Could you restate word for word every line from the one containing "This item is" to the end of the records, and nothing else?

────

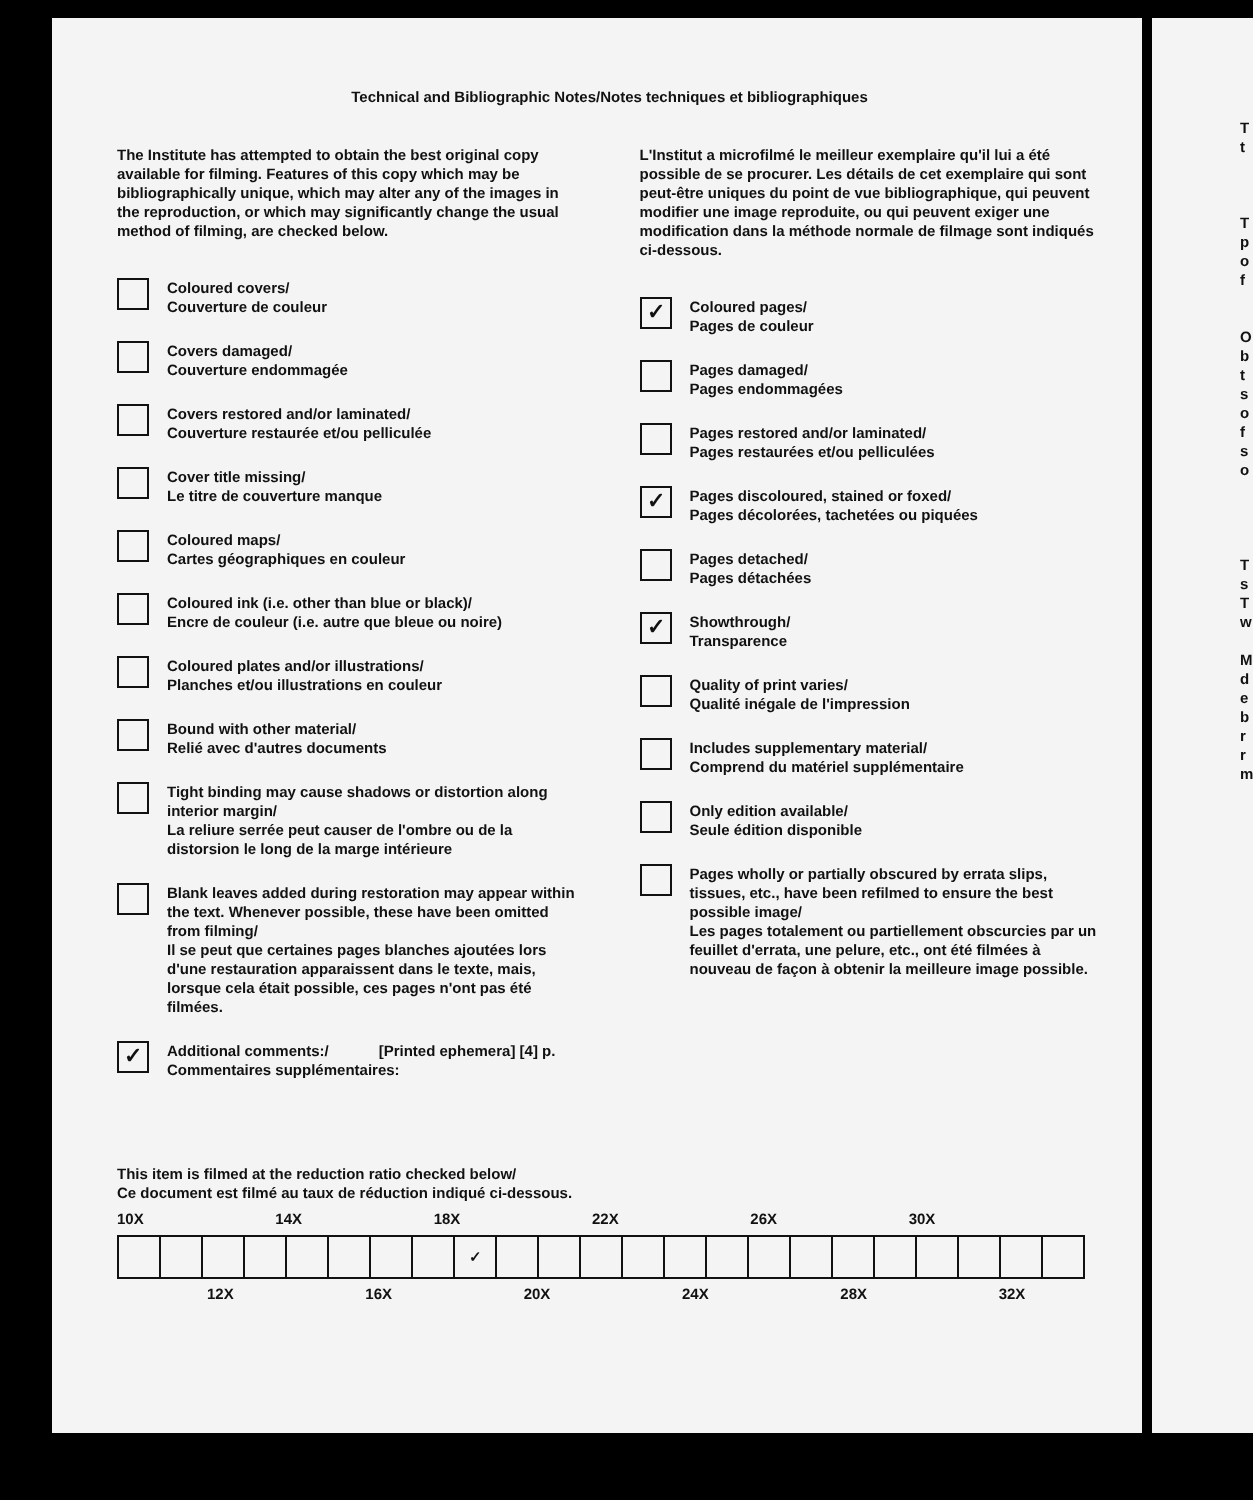Technical and Bibliographic Notes/Notes techniques et bibliographiques
The Institute has attempted to obtain the best original copy available for filming. Features of this copy which may be bibliographically unique, which may alter any of the images in the reproduction, or which may significantly change the usual method of filming, are checked below.
Coloured covers/
Couverture de couleur
Covers damaged/
Couverture endommagée
Covers restored and/or laminated/
Couverture restaurée et/ou pelliculée
Cover title missing/
Le titre de couverture manque
Coloured maps/
Cartes géographiques en couleur
Coloured ink (i.e. other than blue or black)/
Encre de couleur (i.e. autre que bleue ou noire)
Coloured plates and/or illustrations/
Planches et/ou illustrations en couleur
Bound with other material/
Relié avec d'autres documents
Tight binding may cause shadows or distortion along interior margin/
La reliure serrée peut causer de l'ombre ou de la distorsion le long de la marge intérieure
Blank leaves added during restoration may appear within the text. Whenever possible, these have been omitted from filming/
Il se peut que certaines pages blanches ajoutées lors d'une restauration apparaissent dans le texte, mais, lorsque cela était possible, ces pages n'ont pas été filmées.
✓
Additional comments:/ [Printed ephemera] [4] p.
Commentaires supplémentaires:
L'Institut a microfilmé le meilleur exemplaire qu'il lui a été possible de se procurer. Les détails de cet exemplaire qui sont peut-être uniques du point de vue bibliographique, qui peuvent modifier une image reproduite, ou qui peuvent exiger une modification dans la méthode normale de filmage sont indiqués ci-dessous.
✓
Coloured pages/
Pages de couleur
Pages damaged/
Pages endommagées
Pages restored and/or laminated/
Pages restaurées et/ou pelliculées
✓
Pages discoloured, stained or foxed/
Pages décolorées, tachetées ou piquées
Pages detached/
Pages détachées
✓
Showthrough/
Transparence
Quality of print varies/
Qualité inégale de l'impression
Includes supplementary material/
Comprend du matériel supplémentaire
Only edition available/
Seule édition disponible
Pages wholly or partially obscured by errata slips, tissues, etc., have been refilmed to ensure the best possible image/
Les pages totalement ou partiellement obscurcies par un feuillet d'errata, une pelure, etc., ont été filmées à nouveau de façon à obtenir la meilleure image possible.
This item is filmed at the reduction ratio checked below/
Ce document est filmé au taux de réduction indiqué ci-dessous.
10X 14X 18X 22X 26X 30X
| | | | | | | | | ✓ | | | | | | | | | | | | | | |
12X 16X 20X 24X 28X 32X
T
t
T
p
o
f
O
b
t
s
o
f
s
o
T
s
T
w
M
d
e
b
r
r
m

────

Answer section:
This item is filmed at the reduction ratio checked below/
Ce document est filmé au taux de réduction indiqué ci-dessous.
10X 14X 18X 22X 26X 30X
| | | | | | | | | ✓ | | | | | | | | | | | | | | |
12X 16X 20X 24X 28X 32X
T
t
T
p
o
f
O
b
t
s
o
f
s
o
T
s
T
w
M
d
e
b
r
r
m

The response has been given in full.